George Babcock cleared his throat and in a voice of heavy irony remarked: "Will you two psittacae kindly leave your amorous debate long enough to allow a mere Freudian to remark that you are not only achieving a hopeless confusion between the dream and the waking images, but also badly misinterpreting the dream, even according to the dictates of your Egyptian school?"
Both of them turned toward him. "How—"
"I noted that he said very definitely that the boat upset because of Hennessey's cat. Now to me, as a Freudian oneirologist, this would suggest nothing more than a suppressed desire to violate the social taboos by indulging in the brandy of the same name at the early meal. But I have seen you J. W. Dunneities, with your theory that dreams embody portions of the future, often enough to know that Hennessey's cat probably represents no more than a woman addicted to strange waters, with whom Arthur is destined to take a river voyage. I'd keep my future husband under lock and key, Theraclia."
She stamped again, so hard that both book and pad went flying. "That's not so, and you know it!" she cried. "You know very well that we hold that to dream of liquor portends separation, and besides you're being unscientific, forming a judgment on part of the dream before hearing the rest."
"That's so." Babcock turned toward Finch a face that was almost too blandly willing to escape argument by any route that presented itself. "What happened after you got into the river, Arthur—you and Hennessey's cat? Drown?"

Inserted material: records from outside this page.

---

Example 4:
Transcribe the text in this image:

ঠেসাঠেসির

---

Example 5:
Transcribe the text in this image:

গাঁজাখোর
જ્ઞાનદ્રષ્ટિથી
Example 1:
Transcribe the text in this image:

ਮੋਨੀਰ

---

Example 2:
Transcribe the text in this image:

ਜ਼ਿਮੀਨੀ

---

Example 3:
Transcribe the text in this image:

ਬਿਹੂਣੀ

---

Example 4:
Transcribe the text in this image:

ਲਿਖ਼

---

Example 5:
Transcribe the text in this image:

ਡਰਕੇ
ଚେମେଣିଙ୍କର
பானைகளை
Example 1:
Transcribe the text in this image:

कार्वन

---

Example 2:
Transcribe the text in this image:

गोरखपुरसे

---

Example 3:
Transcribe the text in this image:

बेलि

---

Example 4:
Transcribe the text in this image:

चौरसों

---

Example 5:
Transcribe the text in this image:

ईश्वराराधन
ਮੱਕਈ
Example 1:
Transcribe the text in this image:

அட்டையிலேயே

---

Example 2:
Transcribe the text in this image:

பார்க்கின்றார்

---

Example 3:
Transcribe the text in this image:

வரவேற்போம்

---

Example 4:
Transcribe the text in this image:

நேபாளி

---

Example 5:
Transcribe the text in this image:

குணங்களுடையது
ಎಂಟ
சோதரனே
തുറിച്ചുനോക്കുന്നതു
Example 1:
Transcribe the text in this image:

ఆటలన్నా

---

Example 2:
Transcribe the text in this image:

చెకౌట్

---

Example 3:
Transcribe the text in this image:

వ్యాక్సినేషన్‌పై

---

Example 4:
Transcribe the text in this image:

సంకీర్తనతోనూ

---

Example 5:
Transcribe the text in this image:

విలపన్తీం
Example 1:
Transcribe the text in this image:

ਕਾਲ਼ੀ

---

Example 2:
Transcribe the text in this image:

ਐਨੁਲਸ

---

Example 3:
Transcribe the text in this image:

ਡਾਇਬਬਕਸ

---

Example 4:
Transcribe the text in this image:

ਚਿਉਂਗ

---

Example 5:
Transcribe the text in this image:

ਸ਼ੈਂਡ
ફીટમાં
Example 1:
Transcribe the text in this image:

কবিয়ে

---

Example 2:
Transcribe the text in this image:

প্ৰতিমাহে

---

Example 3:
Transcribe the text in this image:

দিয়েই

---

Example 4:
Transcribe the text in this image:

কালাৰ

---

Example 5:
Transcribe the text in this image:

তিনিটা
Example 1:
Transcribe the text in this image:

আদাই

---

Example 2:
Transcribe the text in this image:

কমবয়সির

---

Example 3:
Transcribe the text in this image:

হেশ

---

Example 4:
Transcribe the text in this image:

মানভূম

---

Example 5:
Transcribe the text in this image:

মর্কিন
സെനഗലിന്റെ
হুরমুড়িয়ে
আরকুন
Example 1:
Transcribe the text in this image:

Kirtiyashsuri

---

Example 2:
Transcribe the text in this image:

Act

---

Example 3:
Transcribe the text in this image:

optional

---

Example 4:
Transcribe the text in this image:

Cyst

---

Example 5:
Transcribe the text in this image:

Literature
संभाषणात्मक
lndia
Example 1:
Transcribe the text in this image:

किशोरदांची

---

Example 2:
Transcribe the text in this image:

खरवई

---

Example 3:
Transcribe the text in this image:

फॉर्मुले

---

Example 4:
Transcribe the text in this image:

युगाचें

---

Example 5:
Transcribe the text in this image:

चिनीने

"Her name was Magnolia. The referees' boat came along and pulled me out, and I think the cat, too. They gave me a blanket and we went back to the dock, where Colonel Lee was waiting with some of his gangsters and the purple car with—with—"
George Babcock stood up and felt for a hat behind him, "No, no, Arthur, it won't do. Too much conversation in between; you're not relating a dream now, but a perfectly good wideawake fantasy, fiction in other words. The dictator of Memphis might have been made to fit the first time, but we know enough about the structure of dreams, don't we Thera? to be pretty sure he wouldn't show up a second time in the same form."

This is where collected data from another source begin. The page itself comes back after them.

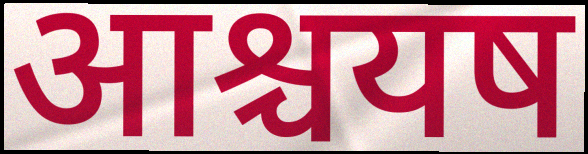
आश्चयष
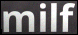
milf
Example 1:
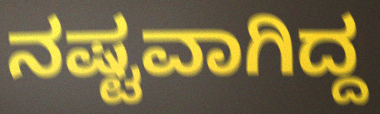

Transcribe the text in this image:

ನಷ್ಟವಾಗಿದ್ದ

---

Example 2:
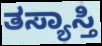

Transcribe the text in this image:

ತಸ್ಯಾಸ್ತಿ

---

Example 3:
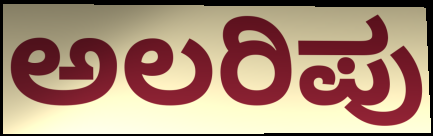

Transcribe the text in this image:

ಅಲರಿಪು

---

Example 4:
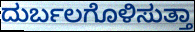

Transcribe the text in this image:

ದುರ್ಬಲಗೊಳಿಸುತ್ತಾ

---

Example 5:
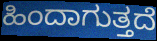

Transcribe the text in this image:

ಹಿಂದಾಗುತ್ತದೆ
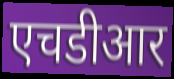
एचडीआर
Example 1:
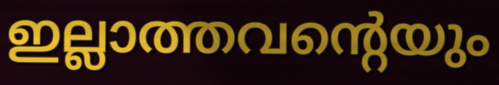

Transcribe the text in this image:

ഇല്ലാത്തവന്റെയും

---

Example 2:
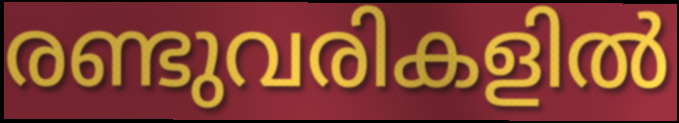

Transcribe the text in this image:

രണ്ടുവരികളിൽ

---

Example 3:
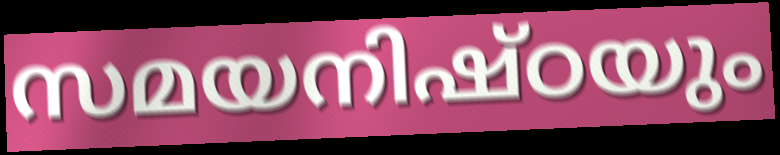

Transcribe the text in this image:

സമയനിഷ്ഠയും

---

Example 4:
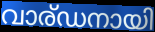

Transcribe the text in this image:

വാര്ഡനായി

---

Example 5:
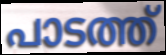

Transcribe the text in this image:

പാടത്ത്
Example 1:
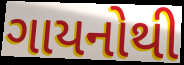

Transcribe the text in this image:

ગાયનોથી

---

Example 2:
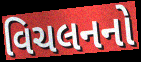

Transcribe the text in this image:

વિચલનનો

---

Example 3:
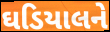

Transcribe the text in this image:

ઘડિયાલને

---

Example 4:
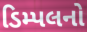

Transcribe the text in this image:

ડિમ્પલનો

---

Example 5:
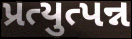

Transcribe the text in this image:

પ્રત્યુત્પન્ન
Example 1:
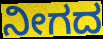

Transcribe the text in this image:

ನೀಗದ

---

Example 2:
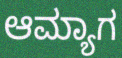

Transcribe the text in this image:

ಆಮ್ಯಾಗ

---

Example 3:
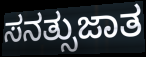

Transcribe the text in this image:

ಸನತ್ಸುಜಾತ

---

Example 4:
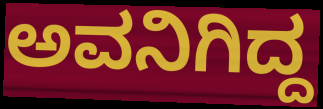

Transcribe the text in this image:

ಅವನಿಗಿದ್ದ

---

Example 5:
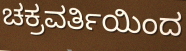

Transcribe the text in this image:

ಚಕ್ರವರ್ತಿಯಿಂದ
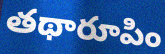
తథారూపిం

The dark girl smiled a trifle ruefully. "I hate to agree with a Freudian about anything, but I'm afraid George is right. You're subconsciously rearranging the details and covering the bald spots as you go along now, and it spoils the interpretation." She glanced at the watch on her wrist; Finch noticed; and then the other half of his mind noted how he had noted without surprise, that the face had double the normal number of figures.

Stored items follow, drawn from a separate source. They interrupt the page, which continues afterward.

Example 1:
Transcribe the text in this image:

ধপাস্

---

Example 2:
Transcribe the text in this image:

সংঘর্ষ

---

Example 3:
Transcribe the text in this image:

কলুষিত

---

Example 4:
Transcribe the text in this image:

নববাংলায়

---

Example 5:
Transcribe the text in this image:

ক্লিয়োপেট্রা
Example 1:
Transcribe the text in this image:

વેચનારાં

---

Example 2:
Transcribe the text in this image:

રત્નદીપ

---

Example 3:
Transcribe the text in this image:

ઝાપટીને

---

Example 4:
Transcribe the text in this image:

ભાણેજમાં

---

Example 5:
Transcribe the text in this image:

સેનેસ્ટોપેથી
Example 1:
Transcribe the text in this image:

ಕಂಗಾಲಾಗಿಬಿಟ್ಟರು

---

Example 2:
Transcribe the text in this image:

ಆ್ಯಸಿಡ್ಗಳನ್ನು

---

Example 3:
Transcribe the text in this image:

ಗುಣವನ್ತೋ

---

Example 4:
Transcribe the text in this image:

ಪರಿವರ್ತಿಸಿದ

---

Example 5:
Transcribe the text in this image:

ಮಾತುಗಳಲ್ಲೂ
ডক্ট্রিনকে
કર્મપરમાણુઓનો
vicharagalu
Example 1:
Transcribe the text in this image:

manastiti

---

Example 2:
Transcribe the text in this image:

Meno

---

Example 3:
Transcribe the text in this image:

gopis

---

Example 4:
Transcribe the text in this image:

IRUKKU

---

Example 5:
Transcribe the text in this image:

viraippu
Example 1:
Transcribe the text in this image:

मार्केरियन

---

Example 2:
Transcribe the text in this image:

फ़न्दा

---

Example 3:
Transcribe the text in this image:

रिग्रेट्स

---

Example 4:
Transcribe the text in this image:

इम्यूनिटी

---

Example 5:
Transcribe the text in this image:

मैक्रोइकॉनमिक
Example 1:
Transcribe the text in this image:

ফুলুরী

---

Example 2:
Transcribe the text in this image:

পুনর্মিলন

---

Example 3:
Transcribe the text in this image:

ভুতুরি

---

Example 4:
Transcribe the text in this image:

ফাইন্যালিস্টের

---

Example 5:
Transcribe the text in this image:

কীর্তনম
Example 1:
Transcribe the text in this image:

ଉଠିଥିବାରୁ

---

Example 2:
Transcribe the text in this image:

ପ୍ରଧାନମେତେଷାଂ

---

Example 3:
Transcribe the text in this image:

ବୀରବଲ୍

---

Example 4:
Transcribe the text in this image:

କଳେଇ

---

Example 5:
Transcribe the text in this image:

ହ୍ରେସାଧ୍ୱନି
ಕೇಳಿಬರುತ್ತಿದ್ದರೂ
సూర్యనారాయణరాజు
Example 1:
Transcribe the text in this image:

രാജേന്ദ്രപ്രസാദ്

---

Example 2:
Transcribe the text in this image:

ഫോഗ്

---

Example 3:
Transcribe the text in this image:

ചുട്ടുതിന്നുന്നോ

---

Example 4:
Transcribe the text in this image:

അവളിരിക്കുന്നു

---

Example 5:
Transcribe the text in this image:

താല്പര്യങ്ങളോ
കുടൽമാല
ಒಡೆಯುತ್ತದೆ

"Look, since I've been working on this dream-project of yours, I'm supposed to have dudeeceophagy at 1325, and you're due for eophagy at 1225. What do you say we split the difference—and justify George by having a cocktail beforehand?" She touched his fingers lightly. "Oh, Arthur, we must work this out—not let anything happen to us now."
"It won't. And the cocktail idea sounds wonderful. Meet you down there—and order a stinger for me will you? With Hennessey brandy."